Within days Iran will exceed the limit on its stockpile of uranium under a 2015 nuclear deal, according to a spokesman for the country's atomic energy agency, who also said Tehran would increase uranium enrichment levels in violation of the agreement, "based on the country's needs."
The remarks come amid increased tension between the U.S. and Iran, particularly after last week's attack on two tankers in the Gulf of Oman that Washington has blamed on Tehran. Iran has denied any involvement.
Under the multilateral Joint Comprehensive Plan of Action that the U.S. withdrew from a year ago, Iran can keep no more than 300 kilograms (661 pounds) of uranium enriched no higher than 3.67% — far below the 90% level considered suitable for building nuclear weapons.
At a news conference at the Arak Nuclear Complex that was carried live Monday on Iranian television, Behrouz Kamalvandi, a spokesman for the Atomic Energy Organization of Iran, said that stockpile limit could be exceeded within 10 days.
"We have quadrupled the rate of enrichment and even increased it more recently, so that in 10 days it will bypass the 300 kg limit," Kamalvandi said.
He added that his country needs uranium enriched to 5% for its Bushehr Nuclear Power Plant, built in the 1990s with Russian help and uranium of 20% purity to be used as fuel for the Tehran Research Reactor, which the U.S. supplied to Iran in 1967.
Although not weapons-grade, 20% purity is generally considered "highly enriched" uranium, and as The Associated Press notes, "going from 20% to 90% is a relatively quicker process, something that worries nuclear nonproliferation experts."
Even so, Kamalvandi held out the possibility that "there is still time ... if European countries act."
"Iran's reserves are every day increasing at a more rapid rate. And if it is important for them (Europe) to safeguard the accord, they should make their best efforts. ... As soon as they carry out their commitments, things will naturally go back to their original state," he said, according to AP.
That sentiment was echoed by Iranian President Hassan Rouhani on Monday. "It's a crucial moment, and France can still work with other signatories of the deal and play an historic role to save the deal in this very short time," he was quoted by the Fars News Agency as saying during a meeting with France's new ambassador in Iran.
Reuters reports that Rouhani said the collapse of the nuclear deal would not be in the interests of the region and the world.

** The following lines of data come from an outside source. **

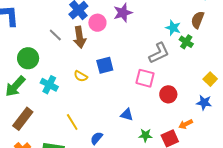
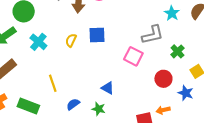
green cross: (186, 42) -> (177, 51), moved
yellow semicircle: (81, 76) -> (71, 40), turned 72
red circle: (168, 94) -> (163, 79), moved
green star: (145, 135) -> (99, 109), moved

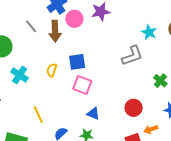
green cross: (177, 51) -> (160, 81), moved
pink square: (133, 56) -> (82, 85), moved
red circle: (163, 79) -> (134, 108), moved

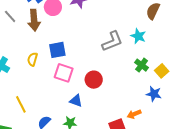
cyan star: (149, 32) -> (138, 36), moved
red circle: (134, 108) -> (94, 80), moved

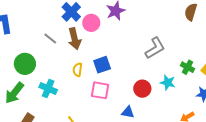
cyan star: (138, 36) -> (168, 83), moved
yellow semicircle: (32, 59) -> (77, 70), moved
pink square: (64, 73) -> (100, 90), moved

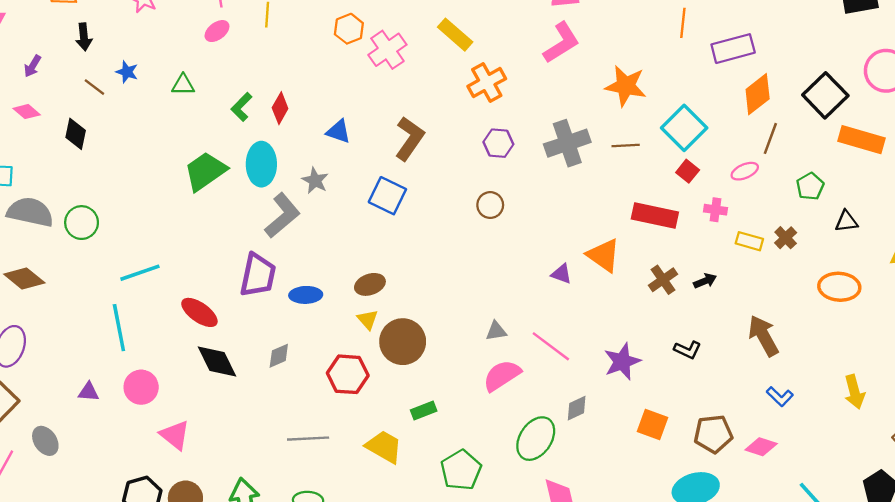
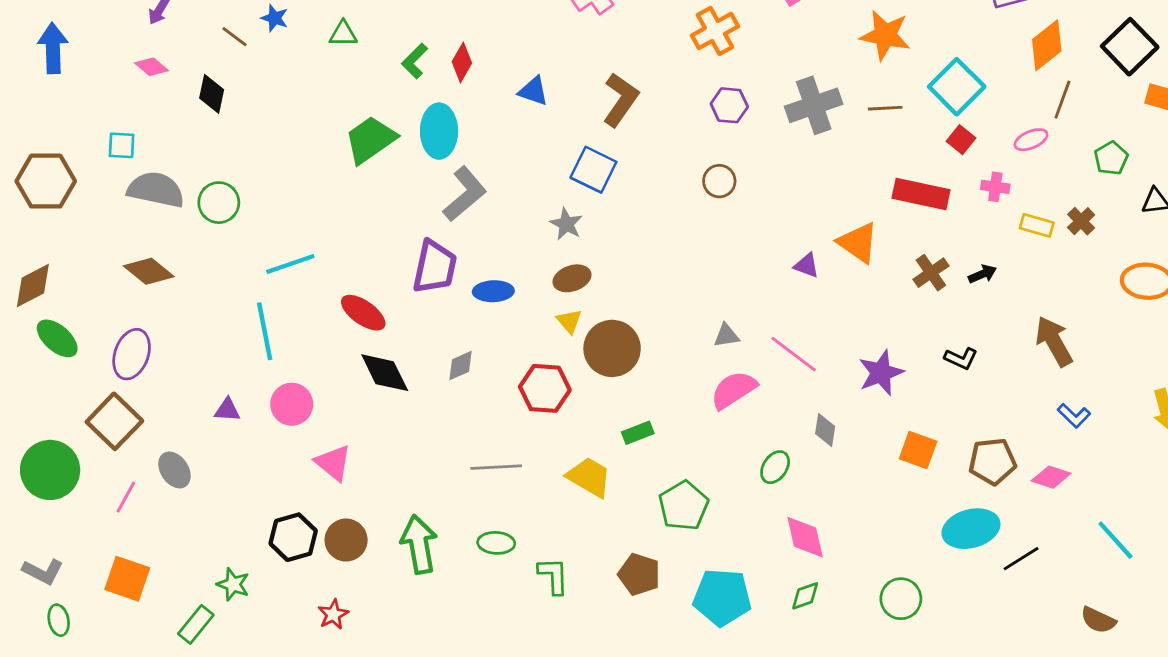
gray star: (315, 181) -> (566, 224), moved
gray diamond: (577, 408) -> (825, 430), turned -56
green ellipse: (536, 439) -> (775, 467), size x0.6

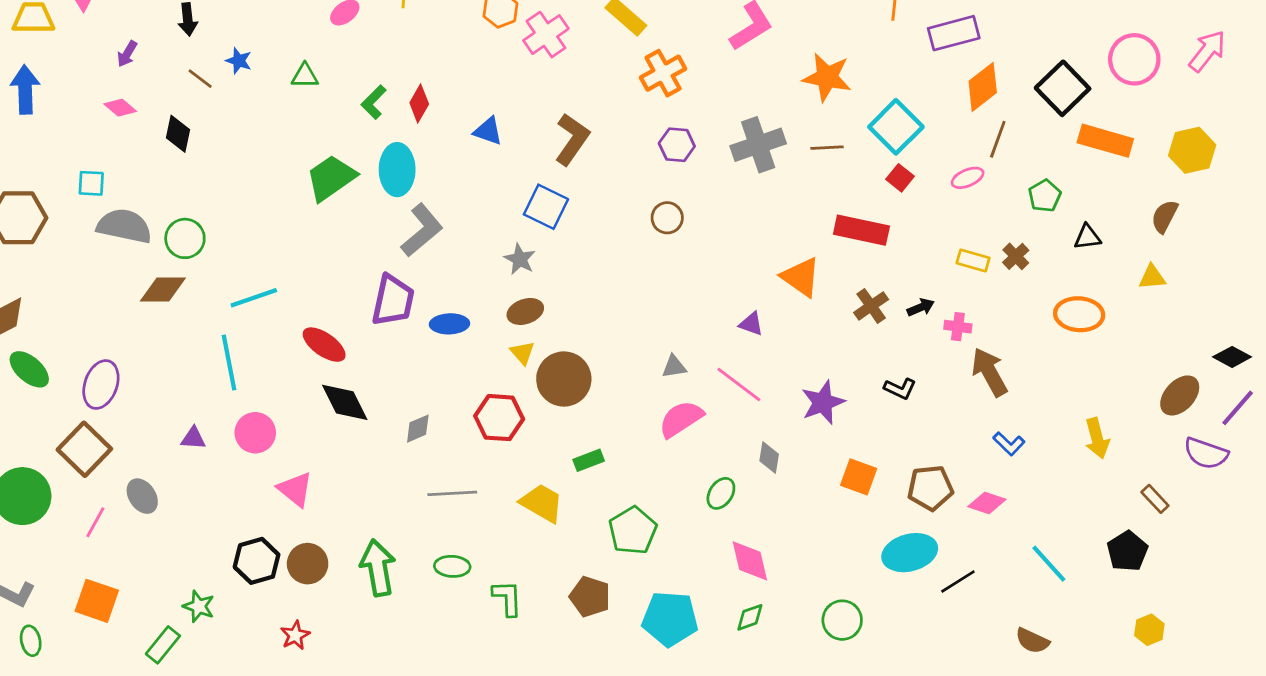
pink cross: (995, 187) -> (958, 327), moved
purple triangle: (807, 265) -> (751, 324), moved
brown diamond: (149, 271) -> (163, 289), moved, turned -39
gray diamond: (460, 366) -> (418, 429), moved

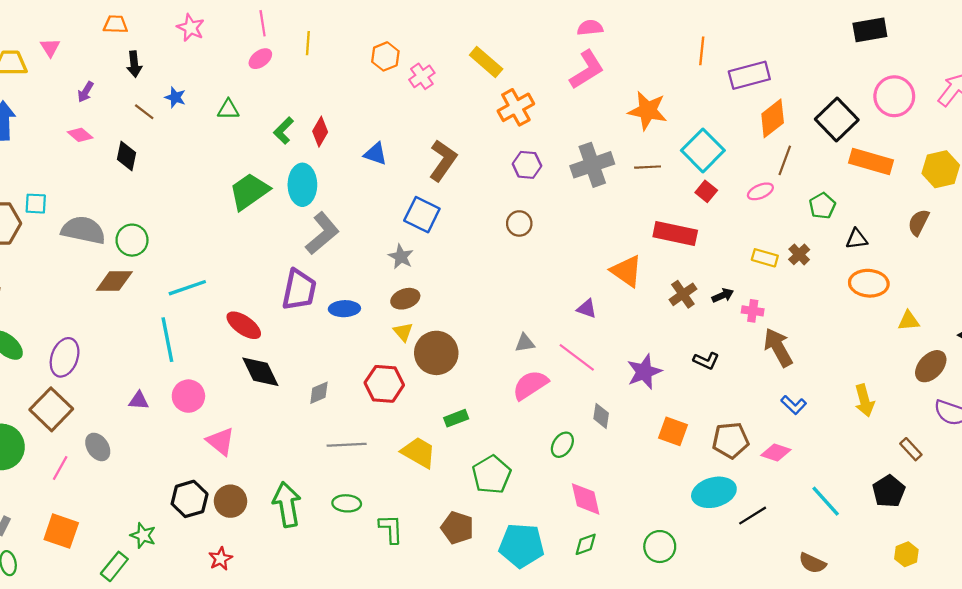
pink cross: (546, 35) -> (422, 76), size x0.7
cyan square: (91, 183) -> (36, 204), moved
yellow triangle: (1152, 277) -> (909, 321), moved
orange ellipse: (1079, 314) -> (869, 283), moved

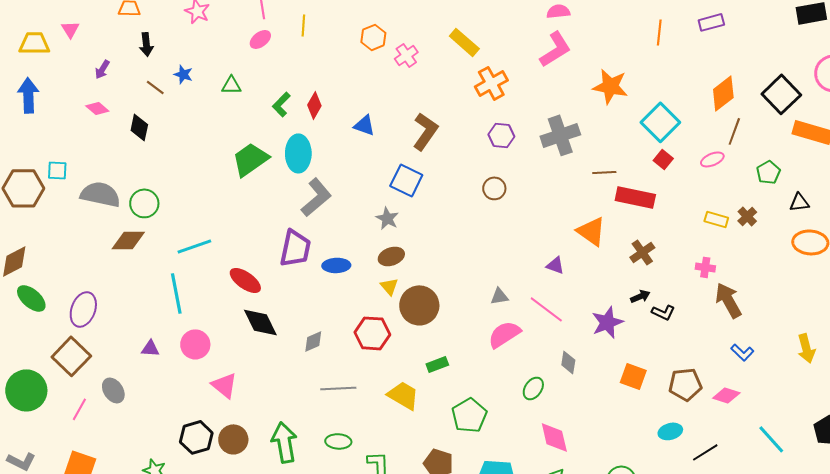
purple rectangle: (749, 75) -> (711, 22), moved, size x0.7
brown line: (648, 167) -> (604, 172), moved
black arrow: (723, 295) -> (640, 296), moved
cyan ellipse: (714, 492) -> (670, 431), size x0.6

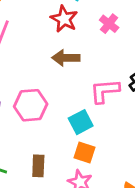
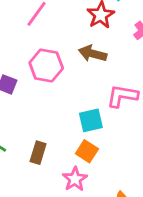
pink hexagon: (31, 105) -> (46, 65), moved

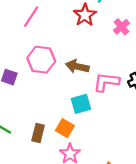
brown arrow: (93, 54) -> (77, 66), moved
orange square: (87, 151) -> (65, 128), moved

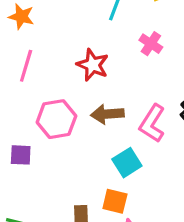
red star: (85, 15) -> (93, 65), moved
pink L-shape: (106, 82) -> (152, 123), turned -48

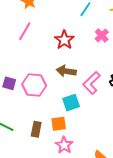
pink hexagon: (56, 119) -> (34, 85), moved
orange square: (115, 201) -> (59, 124), turned -35

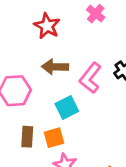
brown rectangle: (36, 129) -> (27, 137), moved

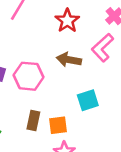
pink L-shape: (90, 78) -> (103, 48), moved
cyan square: (67, 107) -> (88, 100), moved

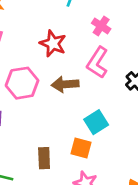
pink hexagon: (28, 76) -> (22, 83), moved
orange square: (58, 125) -> (81, 148), moved, turned 36

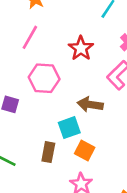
brown arrow: (65, 84) -> (90, 104), moved
cyan square: (96, 122) -> (69, 128), moved

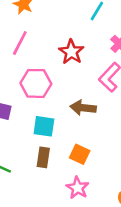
cyan square: (69, 128) -> (44, 126), moved, turned 30

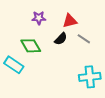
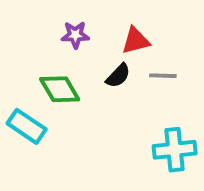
gray line: (84, 39) -> (163, 76), turned -32

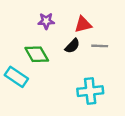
cyan cross: (175, 150) -> (90, 91), moved

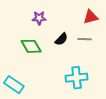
red triangle: (83, 25) -> (91, 17), moved
cyan rectangle: (16, 77) -> (14, 85), moved

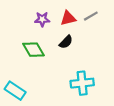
red triangle: (91, 17) -> (68, 18), moved
gray line: (85, 39) -> (91, 16), moved, turned -32

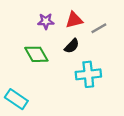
gray line: (91, 16) -> (99, 28), moved
cyan cross: (82, 83) -> (88, 74), moved

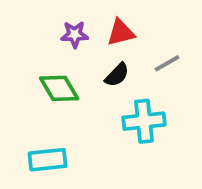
gray line: (99, 28) -> (167, 63), moved
cyan rectangle: (16, 99) -> (48, 160), moved, turned -40

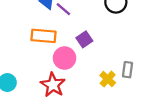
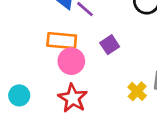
pink circle: (65, 58) -> (71, 61), moved

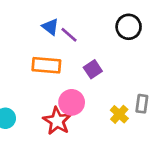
pink circle: (71, 61) -> (72, 102), moved

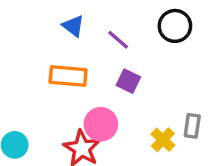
purple line: (69, 35) -> (118, 40), moved
purple square: (93, 69) -> (128, 81), turned -30

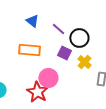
black circle: (175, 26) -> (79, 38), moved
yellow cross: (163, 140) -> (84, 62), moved

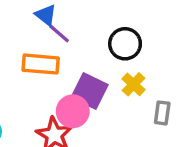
purple line: (58, 29) -> (59, 34), moved
purple square: (64, 53) -> (90, 91), moved, size x1.5

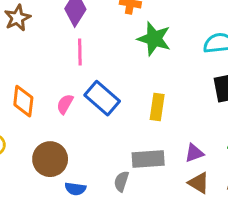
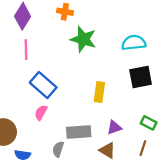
pink semicircle: (65, 104) -> (41, 113), moved
yellow rectangle: (157, 107) -> (99, 92), moved
brown triangle: (199, 183) -> (107, 150), moved

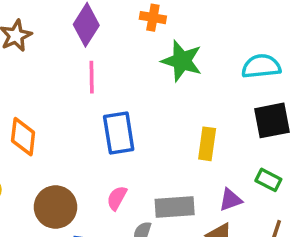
blue rectangle: (43, 85) -> (119, 133), turned 40
pink semicircle: (41, 113) -> (117, 198), moved
green rectangle: (149, 123) -> (268, 180), moved

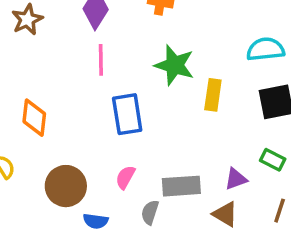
green star: (182, 61) -> (174, 65), moved
yellow rectangle: (207, 144) -> (213, 95), moved

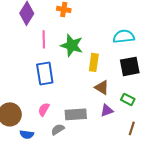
pink line: (101, 60) -> (44, 39), moved
gray semicircle: (150, 212) -> (58, 129), turned 40
brown triangle: (225, 214) -> (102, 87), moved

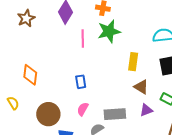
green star: (72, 45) -> (109, 31), moved, turned -30
blue rectangle: (45, 73) -> (81, 82), moved, size x0.6

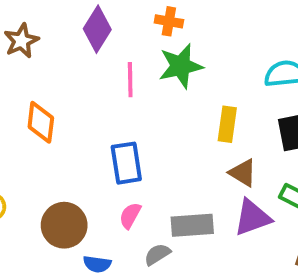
orange diamond: (30, 75) -> (41, 122), moved
blue rectangle: (81, 82) -> (126, 163), size x1.5
purple triangle: (146, 110) -> (252, 217), size x1.5

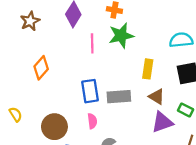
orange diamond: (41, 122) -> (41, 68), turned 35
pink semicircle: (130, 216) -> (92, 121), turned 144
gray rectangle: (192, 225) -> (119, 97), moved

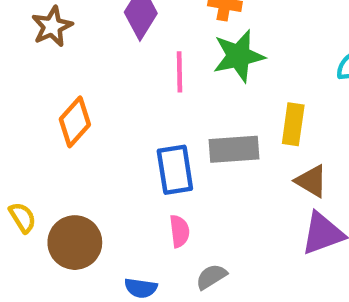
gray rectangle: (119, 97) -> (234, 149), moved
brown circle: (54, 127) -> (75, 243), moved

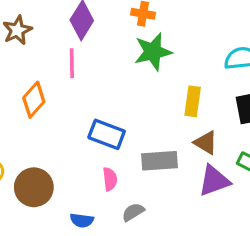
pink line: (179, 72) -> (72, 63), moved
gray rectangle: (234, 149) -> (159, 161), moved
blue rectangle: (175, 170) -> (107, 134), turned -60

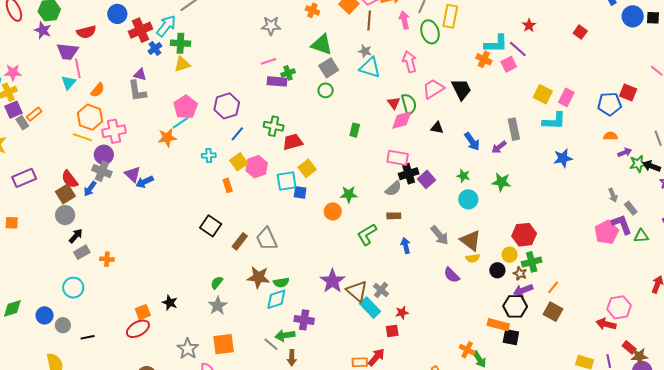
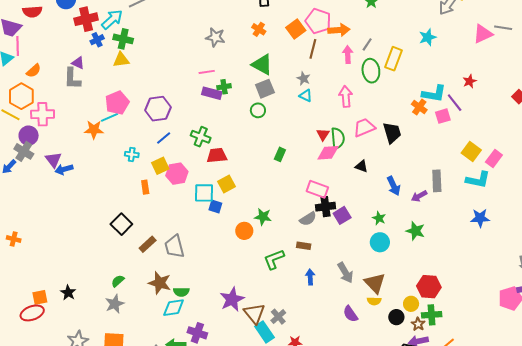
cyan triangle: (370, 68) -> (306, 96), size x0.6

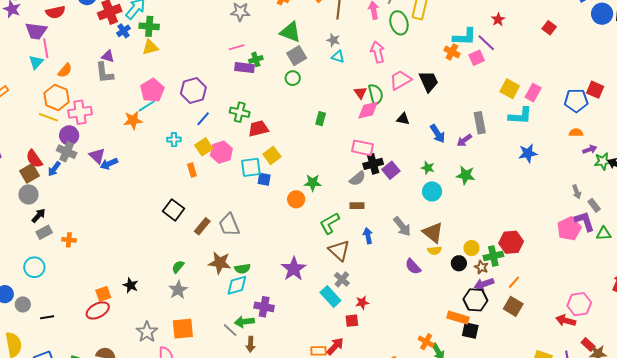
red hexagon: (429, 287) -> (511, 242), moved
brown triangle: (254, 313) -> (339, 250), moved

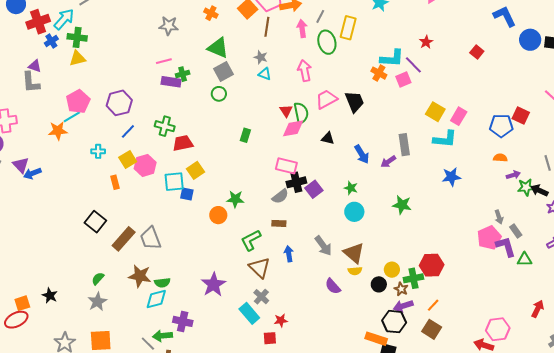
green star: (466, 175) -> (402, 205), moved
brown rectangle: (202, 226) -> (124, 239), size x1.4
pink pentagon: (569, 229) -> (489, 238), moved

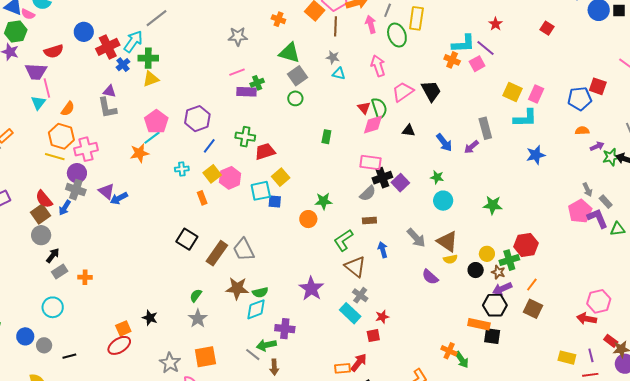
green star: (402, 205) -> (493, 205), moved

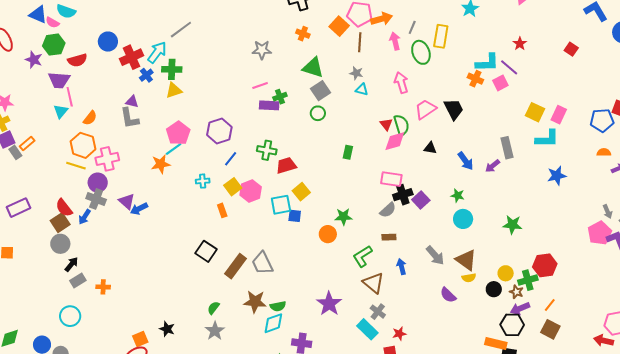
green hexagon: (16, 32) -> (54, 45), moved

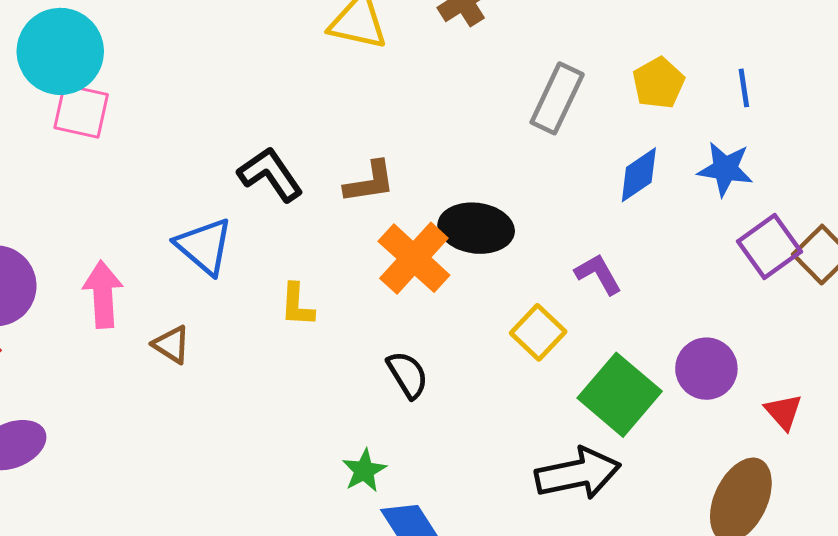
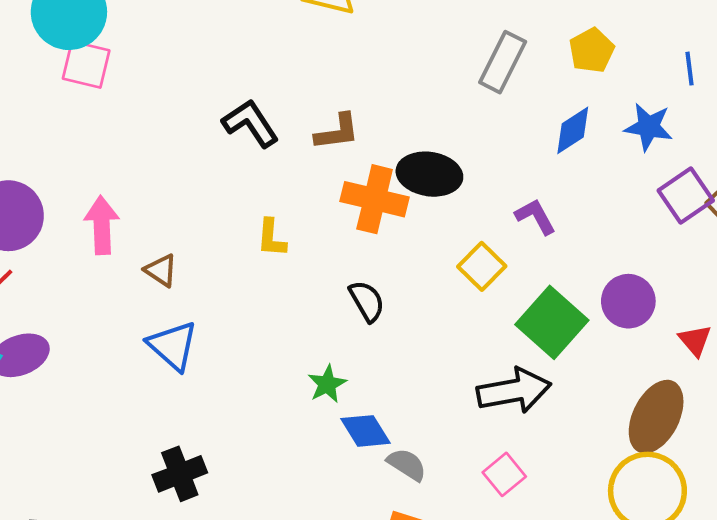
blue line: (744, 88) -> (689, 69), moved
blue triangle: (204, 246) -> (173, 346), moved
orange cross: (414, 258) -> (375, 199), turned -30

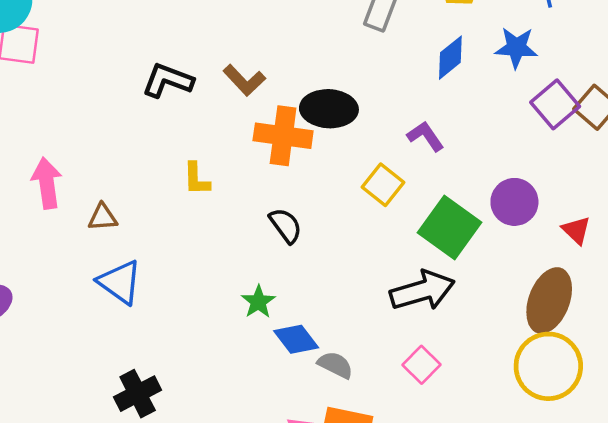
black L-shape: (250, 123) -> (168, 80), turned -30
brown L-shape: (337, 132) -> (244, 80), turned 60
brown triangle: (161, 270) -> (103, 217), turned -32

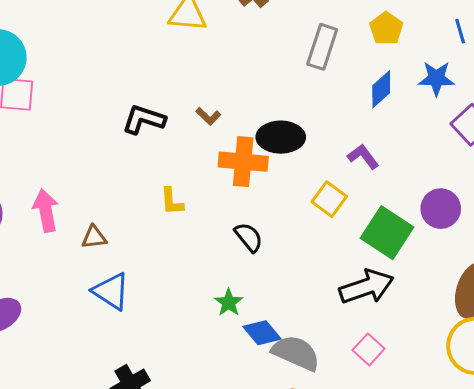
brown L-shape: (244, 80) -> (208, 116), size x0.7
gray semicircle: (335, 365) -> (296, 353), size x1.6

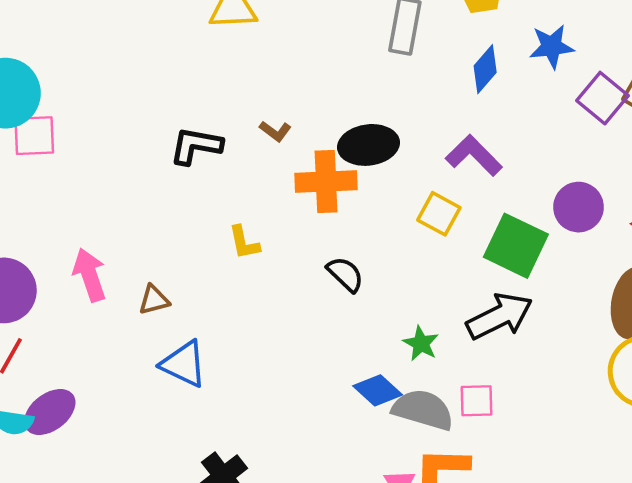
purple L-shape: (363, 157) -> (474, 155), size x1.4
green star: (229, 303) -> (421, 343), moved
pink square: (369, 349) -> (477, 401), moved, turned -36

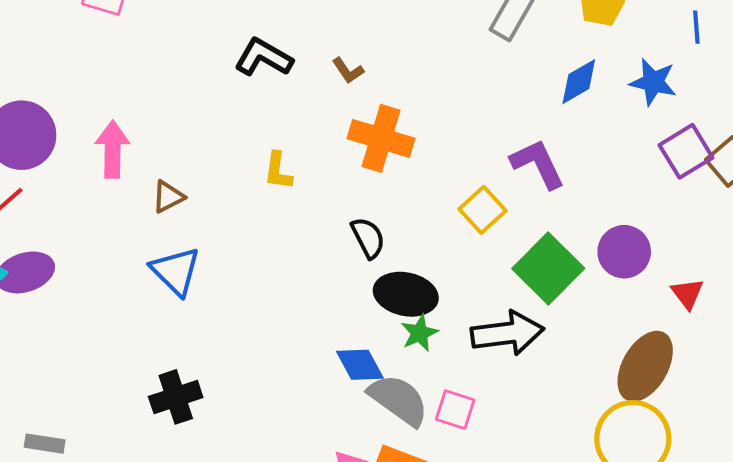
black ellipse: (368, 145) -> (406, 294), moved
brown triangle: (154, 300) -> (168, 197), turned -32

Following last week's reported attack on the tankers Front Altair and Kokuka Courageous near the strategic Strait of Hormuz, Secretary of State Mike Pompeo said "there's no doubt" that Iran was responsible for disabling the vessels.
"The intelligence community has lots of data, lots of evidence," Pompeo said on Fox News Sunday. "The world will come to see much of it, but the American people should rest assured we have high confidence with respect to who conducted these attacks as well as half a dozen other attacks throughout the world."
On CBS' Face the Nation, Pompeo said the U.S. was "considering a full range of options."
"We are confident that we can take a set of actions that can restore deterrence, which is our mission set," he said.
On Monday, Iran's Armed Forces Chief of Staff again denied the country's involvement in the attacks.
"Regarding the new incidents in the Persian Gulf ... if the Islamic Republic of Iran decides to block exports of oil through the Strait of Hormuz, it is militarily strong enough to do that fully and publicly," Maj. Gen. Mohammad Bagheri said, according to Fars News Agency.